#### Exercise passage
****************************************

**Problem Statement:** Given an integer **N, **print the following pattern :

Here, N = 5.

**Examples**:

Input Format: N = 3Result: * * ** ** ****** ** ** * *Input Format: N = 6Result: * * ** ** *** *** **** **** ***** ***** ************ ***** ***** **** **** *** *** ** ** * *

**Solution**

** Disclaimer**:

*Don’t jump directly to the solution, try it out yourself first.*

**Approach**:

There are 4 general rules for solving a pattern-based question :

- We always use nested loops for printing the patterns. For the outer loop, we count the number of lines/rows and loop for them.
- Next, for the inner loop, we focus on the number of columns and somehow connect them to the rows by forming a logic such that for each row we get the required number of columns to be printed.
- We print the numbers inside the inner loop.
- Observe symmetry in the pattern or check if a pattern is a combination of two or more similar patterns or not.

****************************************

#### Dataset content
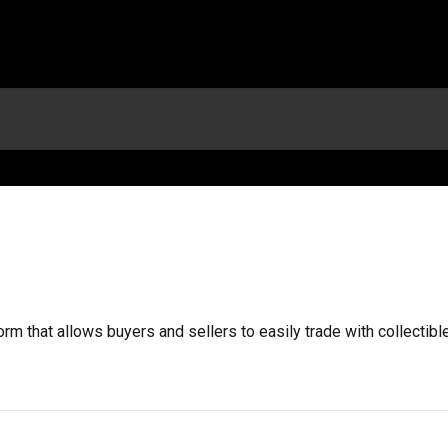
orm that allows buyers and sellers to easily trade with collectib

****************************************

#### Things to do
a - Answer from the pattern-printing passage:
(i) What value of N is used for the pattern shown in the problem statement?
(ii) How many general rules for solving a pattern-based question does the approach give?
(iii) What does the outer loop count?
b - Carry on the pattern-printing passage past its final rule about symmetry.
The material has no connection to the pattern-printing passage.

#### Answers for the tasks
a -
(i) N = 5.
(ii) Four.
(iii) The number of lines/rows.

b -
In this problem, we have to print a butterfly-like star pattern. This pattern is very similar to Pattern 10 in this series as here we can see that for Row 1 we have 2 stars, and 8 spaces, and for Row 2 we have 4 stars and 6 spaces, and so on. Also, after the nth row, the stars decrease and the spaces increase. So, the outer loop will run for 2*n -1 times ( n times when spaces > stars and then n-1 when stars > spaces ). There will be 3 inner loops, one to print stars, then spaces, and then again stars. Spaces will decrement by 2 as i increases and when i reaches n, then spaces decrement by 2 every time we enter a new row. When i<n, the stars printed in each row are 2*i, and as soon as i>n, the stars in each row would be twice of 2*n-i.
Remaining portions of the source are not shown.